Мы не знаем, как говорить о том, что мы наблюдаем. На данный момент у нас есть наши человеческие концепции, такие как «скорбь» и «траурный ритуал». Учитывая эволюционную преемственность, эти термины являются научно привлекательными. Но опыт животных в конце жизни – их собственная жизнь и жизнь тех, кого они знают и которым они чувствуют эмоционально, – это открытая книга на данный момент. Мы только сейчас начинаем осознавать, что может существовать целый набор связанных с смертью поведения, от траура до погребений и других смертоносных практик до смертных бдений для трупов и трупов.

    Вопрос заключается не в том, «что животные скорбят?», А «как и почему животные скорбят?» У нас есть много возможностей учиться, и это интересно, чтобы быть в авангарде новой оценки того, кто животные, что их субъективные опыты могут быть похожими, и насколько они отличаются от наших собственных.

    Большая осторожность уместна, когда речь идет о приписывании эмоций, таких как горе для животных, – но не потому, что есть какие-либо сомнения в том, что животные чувствуют, что они скорбят, что мучение матери по поводу потери ее младенца не страшно, болезненно реальный.

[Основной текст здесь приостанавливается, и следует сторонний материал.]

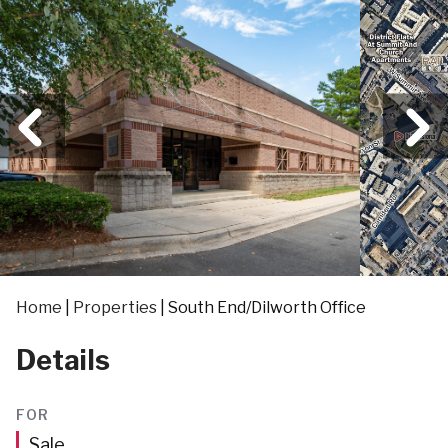
Home
|
Properties
|
South End/Dilworth Office
Details
FOR
Sale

Существует важная разница между осторожностью и «скептиком», когда скептицизм используется в качестве предлога, чтобы отложить или даже препятствовать пропаганде животных.

    Предупреждение против «антропоморфизации» также является критически важным, если понимать его как тонкий призыв к тщательной науке и тщательной отчетности. Но в руках скептиков «мы не можем называть это печалью без напуганных цитат», рефрен просто становится тупым инструментом, используемым для того, чтобы избавиться от ползучего чувства, что поверхностность нашего эмпатического ответа на других животных позорна. Если животные чувствуют то, что мы чувствуем, то, как мы относимся к ним, глубоко ошибочно.

    Быть как можно более правильным – быть научно точным – о том, что испытывают животные, – это наша этическая ответственность. Это наиболее очевидно для животных, находящихся под нашим опекой, таких как сопутствующие собаки и кошки, животные в зоопарках и, возможно, наиболее критически, для тех животных, которые попадают в колеса агробизнеса. (Орка скорбит о ее теленке, но корова не делает? Какой скептицизм здесь работает?) Но правильно ли это так важно, когда дело доходит до диких животных: чем лучше наше понимание животных, тем больше мы могут формировать наши взаимодействия способами, которые уменьшают вред, который мы причиняем им, даже непреднамеренно.

    Будучи биоэтиком, я изучаю взаимосвязь между наукой и этикой уже более двух десятилетий. За это время я с любопытством наблюдал, а затем с растущим чувством тревоги, как научные данные о чувствах животных не привели к действию от имени животных. Мы двуличны: что мы говорим с нашей наукой, мы опровергаем наше поведение. Мы знаем, что животные чувствуют эмоции, такие как страх, беспокойство, депрессия и горе, однако, когда защитники животных пытаются настаивать на изменениях в политике или культурных методах, которые налагают эти «негативные эмоциональные состояния» на животных, научный скептик (на службе индустрия) вскакивает и говорит: «Подождите, мы не можем быть уверенными, что животные чувствуют это». Вот почему история Таулуки и ее «горе» о гораздо более. У нас есть возможность вызвать скептиков и перейти к важному делу, пытаясь относиться к другим животным с добротой и уважением.